Here are some projects I’ve worked on that I greatly benefited from.
Climbing board data analysis and modelling (TB2 | Kilter)
I analyzed climbing board data to understand and predict route difficulty using a full data science workflow on large-scale datasets (~130,000 Tension Board climbs, including ~40,000 on TB2, and ~300,000 Kilter Board climbs). The project was structured into two main components:
- exploratory data analysis using SQL, statistical methods, and visualization, and
- predictive modelling via feature engineering and machine learning.
Across both datasets, we observed consistent patterns despite the near absence of user-level data (limited to first ascension timestamps and ascent counts). The analysis phase explored grade distributions, angle effects, temporal trends, and spatial structure. A key component was hold-level analysis: we constructed usage heatmaps and estimated hold difficulty by aggregating climb data and applying Bayesian smoothing to stabilize estimates for infrequently used holds.
In the modelling phase, we compared linear models, Random Forests, and neural networks. A central challenge was the lack of structural information about holds (e.g., crimp, sloper, jug) and, of course, lack of beta, requiring the model to rely purely on spatial structure. Initial models incorporated hold difficulty estimates but suffered from target leakage. After removing these features, we obtained strong and consistent results using only geometric features of climbs, achieving ~70% accuracy within ±1 V-grade and ~90% within ±2 grades. This shows that a substantial portion of climbing difficulty can be explained by spatial configuration and movement constraints alone.
Data science for the linear algebraist (gitlab)
Here the goal is to bridge theoretical linear algebra with practical data science: we show how concepts such as least-squares regression, matrix decompositions, and spectral theory underpin modern machine learning methods.
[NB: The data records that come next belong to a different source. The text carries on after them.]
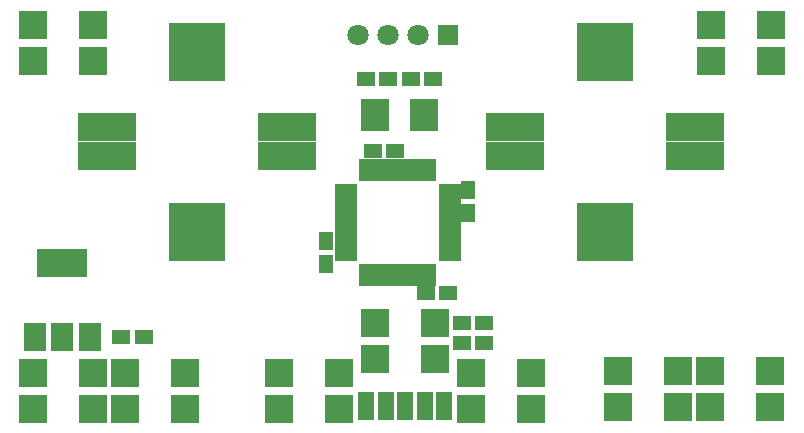
<source format=gts>
G04 (created by PCBNEW (22-Jun-2014 BZR 4027)-stable) date Wed 20 Dec 2017 04:57:12 PM CST*
%MOIN*%
G04 Gerber Fmt 3.4, Leading zero omitted, Abs format*
%FSLAX34Y34*%
G01*
G70*
G90*
G04 APERTURE LIST*
%ADD10C,0.00393701*%
%ADD11R,0.165354X0.0944882*%
%ADD12R,0.0748031X0.0944882*%
%ADD13R,0.0629921X0.0452756*%
%ADD14R,0.0944882X0.192913*%
%ADD15R,0.192913X0.0944882*%
%ADD16R,0.0944882X0.110236*%
%ADD17R,0.0452756X0.0629921*%
%ADD18R,0.0944882X0.0944882*%
%ADD19R,0.0551181X0.0944882*%
%ADD20R,0.070748X0.070748*%
%ADD21C,0.070748*%
%ADD22R,0.0267717X0.0748031*%
%ADD23R,0.0354331X0.0748031*%
%ADD24R,0.0748031X0.0354331*%
%ADD25R,0.0748031X0.0267717*%
G04 APERTURE END LIST*
G54D10*
G54D11*
X88120Y-71439D03*
G54D12*
X88120Y-73920D03*
X89025Y-73920D03*
X87214Y-73920D03*
G54D13*
X102174Y-74100D03*
X101425Y-74100D03*
G54D14*
X93072Y-64400D03*
X92127Y-64400D03*
X106672Y-64400D03*
X105727Y-64400D03*
X106672Y-70400D03*
X105727Y-70400D03*
X93072Y-70400D03*
X92127Y-70400D03*
G54D15*
X109200Y-66927D03*
X109200Y-67872D03*
X95600Y-66927D03*
X95600Y-67872D03*
X89600Y-66927D03*
X89600Y-67872D03*
X103200Y-66927D03*
X103200Y-67872D03*
G54D16*
X98542Y-66500D03*
X100157Y-66500D03*
G54D13*
X100474Y-65300D03*
X99725Y-65300D03*
X98225Y-65300D03*
X98974Y-65300D03*
X101425Y-73450D03*
X102174Y-73450D03*
G54D17*
X96900Y-70725D03*
X96900Y-71474D03*
G54D13*
X99214Y-67700D03*
X98465Y-67700D03*
X100225Y-72460D03*
X100974Y-72460D03*
G54D17*
X101650Y-69025D03*
X101650Y-69774D03*
G54D18*
X98550Y-74650D03*
X98550Y-73450D03*
X100550Y-73450D03*
X100550Y-74650D03*
X87150Y-64700D03*
X87150Y-63500D03*
X89150Y-63500D03*
X89150Y-64700D03*
X109750Y-64700D03*
X109750Y-63500D03*
X111750Y-63500D03*
X111750Y-64700D03*
X95350Y-76300D03*
X95350Y-75100D03*
X97350Y-75100D03*
X97350Y-76300D03*
X101750Y-76300D03*
X101750Y-75100D03*
X103750Y-75100D03*
X103750Y-76300D03*
X109700Y-76250D03*
X109700Y-75050D03*
X111700Y-75050D03*
X111700Y-76250D03*
X106650Y-76250D03*
X106650Y-75050D03*
X108650Y-75050D03*
X108650Y-76250D03*
X87150Y-76300D03*
X87150Y-75100D03*
X89150Y-75100D03*
X89150Y-76300D03*
X90200Y-76300D03*
X90200Y-75100D03*
X92200Y-75100D03*
X92200Y-76300D03*
G54D19*
X98250Y-76200D03*
X98900Y-76200D03*
X99550Y-76200D03*
X100200Y-76200D03*
X100850Y-76200D03*
G54D20*
X100980Y-63840D03*
G54D21*
X99980Y-63840D03*
X98980Y-63840D03*
X97980Y-63840D03*
G54D22*
X99792Y-68357D03*
X99595Y-68357D03*
X99398Y-68357D03*
X99201Y-68357D03*
X99004Y-68357D03*
G54D23*
X100422Y-68357D03*
G54D22*
X100185Y-68357D03*
X99988Y-68357D03*
G54D24*
X97557Y-68977D03*
G54D25*
X97557Y-69214D03*
X97557Y-69411D03*
X97557Y-69607D03*
X97557Y-69804D03*
X97557Y-70001D03*
X97557Y-70198D03*
X97557Y-70395D03*
G54D23*
X98177Y-71842D03*
G54D22*
X98414Y-71842D03*
X98611Y-71842D03*
X98807Y-71842D03*
X99004Y-71842D03*
X99201Y-71842D03*
X99398Y-71842D03*
X99595Y-71842D03*
G54D24*
X101042Y-71222D03*
G54D25*
X101042Y-70985D03*
X101042Y-70788D03*
X101042Y-70592D03*
X101042Y-70395D03*
X101042Y-70198D03*
X101042Y-70001D03*
X101042Y-69804D03*
G54D22*
X98807Y-68357D03*
X98611Y-68357D03*
X98414Y-68357D03*
G54D23*
X98177Y-68357D03*
G54D25*
X97557Y-70592D03*
X97557Y-70788D03*
X97557Y-70985D03*
G54D24*
X97557Y-71222D03*
G54D22*
X99792Y-71842D03*
X99988Y-71842D03*
X100185Y-71842D03*
G54D23*
X100422Y-71842D03*
G54D25*
X101042Y-69607D03*
X101042Y-69411D03*
X101042Y-69214D03*
G54D24*
X101042Y-68977D03*
G54D13*
X90085Y-73920D03*
X90834Y-73920D03*
M02*

</source>
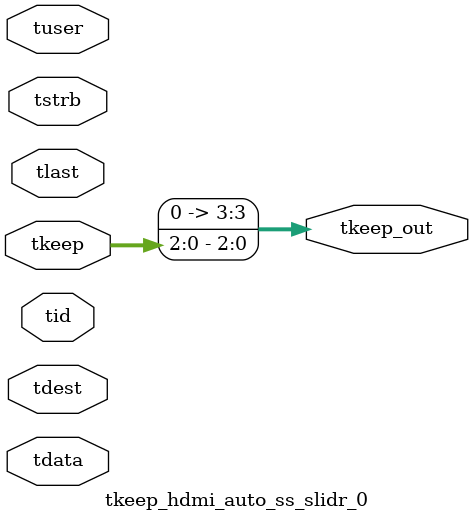
<source format=v>


`timescale 1ps/1ps

module tkeep_hdmi_auto_ss_slidr_0 #
(
parameter C_S_AXIS_TDATA_WIDTH = 32,
parameter C_S_AXIS_TUSER_WIDTH = 0,
parameter C_S_AXIS_TID_WIDTH   = 0,
parameter C_S_AXIS_TDEST_WIDTH = 0,
parameter C_M_AXIS_TDATA_WIDTH = 32
)
(
input  [(C_S_AXIS_TDATA_WIDTH == 0 ? 1 : C_S_AXIS_TDATA_WIDTH)-1:0     ] tdata,
input  [(C_S_AXIS_TUSER_WIDTH == 0 ? 1 : C_S_AXIS_TUSER_WIDTH)-1:0     ] tuser,
input  [(C_S_AXIS_TID_WIDTH   == 0 ? 1 : C_S_AXIS_TID_WIDTH)-1:0       ] tid,
input  [(C_S_AXIS_TDEST_WIDTH == 0 ? 1 : C_S_AXIS_TDEST_WIDTH)-1:0     ] tdest,
input  [(C_S_AXIS_TDATA_WIDTH/8)-1:0 ] tkeep,
input  [(C_S_AXIS_TDATA_WIDTH/8)-1:0 ] tstrb,
input                                                                    tlast,
output [(C_M_AXIS_TDATA_WIDTH/8)-1:0 ] tkeep_out
);

assign tkeep_out = {tkeep[2:0]};

endmodule


</source>
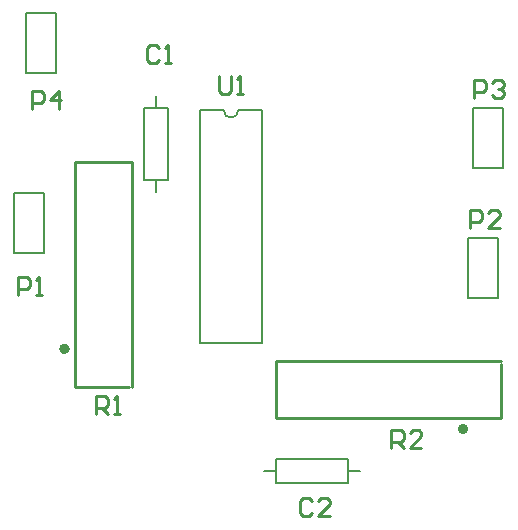
<source format=gto>
G04 Layer_Color=65535*
%FSLAX42Y42*%
%MOMM*%
G71*
G01*
G75*
%ADD17C,0.50*%
%ADD18C,0.20*%
%ADD19C,0.25*%
D17*
X870Y1579D02*
G03*
X870Y1579I-20J0D01*
G01*
X4245Y901D02*
G03*
X4245Y901I-20J0D01*
G01*
D18*
X2197Y3601D02*
G03*
X2324Y3601I63J0D01*
G01*
X4305Y3111D02*
Y3619D01*
Y3111D02*
X4559D01*
Y3619D01*
X4305D02*
X4559D01*
X4521Y2007D02*
Y2515D01*
X4267D02*
X4521D01*
X4267Y2007D02*
Y2515D01*
Y2007D02*
X4521D01*
X1626Y3619D02*
Y3721D01*
Y2908D02*
Y3010D01*
X1727D02*
Y3619D01*
X1524D02*
X1727D01*
X1524Y3010D02*
Y3619D01*
Y3010D02*
X1727D01*
X673Y2388D02*
Y2896D01*
X419D02*
X673D01*
X419Y2388D02*
Y2896D01*
Y2388D02*
X673D01*
X2540Y546D02*
X2642D01*
X3251D02*
X3353D01*
X2642Y648D02*
X3251D01*
X2642Y445D02*
Y648D01*
Y445D02*
X3251D01*
Y648D01*
X1996Y3601D02*
X2197D01*
X2324D02*
X2526D01*
X1996Y1631D02*
X2526D01*
X1996D02*
Y3601D01*
X2526Y1631D02*
Y3601D01*
X775Y3912D02*
Y4420D01*
X521D02*
X775D01*
X521Y3912D02*
Y4420D01*
Y3912D02*
X775D01*
D19*
X940Y1257D02*
X1397D01*
X940D02*
Y3162D01*
X1423D01*
Y1257D02*
Y3162D01*
X4547Y990D02*
Y1448D01*
X2642Y990D02*
X4547D01*
X2642D02*
Y1473D01*
X4547D01*
X457Y2032D02*
Y2184D01*
X533D01*
X559Y2159D01*
Y2108D01*
X533Y2083D01*
X457D01*
X610Y2032D02*
X660D01*
X635D01*
Y2184D01*
X610Y2159D01*
X4282Y2601D02*
Y2753D01*
X4359D01*
X4384Y2728D01*
Y2677D01*
X4359Y2652D01*
X4282D01*
X4536Y2601D02*
X4435D01*
X4536Y2703D01*
Y2728D01*
X4511Y2753D01*
X4460D01*
X4435Y2728D01*
X4321Y3706D02*
Y3858D01*
X4397D01*
X4422Y3833D01*
Y3782D01*
X4397Y3757D01*
X4321D01*
X4473Y3833D02*
X4498Y3858D01*
X4549D01*
X4574Y3833D01*
Y3807D01*
X4549Y3782D01*
X4524D01*
X4549D01*
X4574Y3757D01*
Y3731D01*
X4549Y3706D01*
X4498D01*
X4473Y3731D01*
X572Y3607D02*
Y3759D01*
X648D01*
X673Y3734D01*
Y3683D01*
X648Y3658D01*
X572D01*
X800Y3607D02*
Y3759D01*
X724Y3683D01*
X825D01*
X1118Y1029D02*
Y1181D01*
X1194D01*
X1219Y1156D01*
Y1105D01*
X1194Y1079D01*
X1118D01*
X1168D02*
X1219Y1029D01*
X1270D02*
X1321D01*
X1295D01*
Y1181D01*
X1270Y1156D01*
X3619Y737D02*
Y889D01*
X3696D01*
X3721Y864D01*
Y813D01*
X3696Y787D01*
X3619D01*
X3670D02*
X3721Y737D01*
X3873D02*
X3772D01*
X3873Y838D01*
Y864D01*
X3848Y889D01*
X3797D01*
X3772Y864D01*
X2159Y3886D02*
Y3759D01*
X2184Y3734D01*
X2235D01*
X2261Y3759D01*
Y3886D01*
X2311Y3734D02*
X2362D01*
X2337D01*
Y3886D01*
X2311Y3861D01*
X1651Y4127D02*
X1626Y4153D01*
X1575D01*
X1549Y4127D01*
Y4026D01*
X1575Y4001D01*
X1626D01*
X1651Y4026D01*
X1702Y4001D02*
X1753D01*
X1727D01*
Y4153D01*
X1702Y4127D01*
X2946Y292D02*
X2921Y317D01*
X2870D01*
X2845Y292D01*
Y190D01*
X2870Y165D01*
X2921D01*
X2946Y190D01*
X3099Y165D02*
X2997D01*
X3099Y267D01*
Y292D01*
X3073Y317D01*
X3023D01*
X2997Y292D01*
M02*

</source>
Aimed at readers with a strong linear algebra background, the project translates standard data science terminology into linear algebraic language and develops models from first principles. Using Python (NumPy, pandas, matplotlib), we formulate regression as a matrix problem, emphasizing geometric interpretations, namely, that regression amounts to projecting onto the column space.
Beyond basic regression, we explore numerical methods including QR decomposition and the singular value decomposition (SVD), highlighting why naive approaches,such as looking at normal equations, are subpar in practice. The project concludes with an application to image denoising via truncated SVD, illustrating how spectral methods and low-rank approximations capture structure while effectively removing noise.
Anki tools for language learning (gitlab)
This is a modular toolkit designed to enhance Anki-based language learning on Linux systems. It provides a collection of scripts for
- extracting audio,
- generating text-to-speech content,
- sentence mining, and
- processing YouTube transcripts,
all integrated with AnkiConnect.
The goal is automation and scalability: audio can be extracted and concatenated into playlists for passive listening, sentence lists can be converted into fully voiced Anki cards, and decks can be analyzed to produce frequency-ranked vocabulary using NLP tools such as spaCy and MeCab. The system is designed to be easily extendable to additional languages, and includes utilities for extracting and processing subtitle data into either vocabulary lists or timestamped sentences.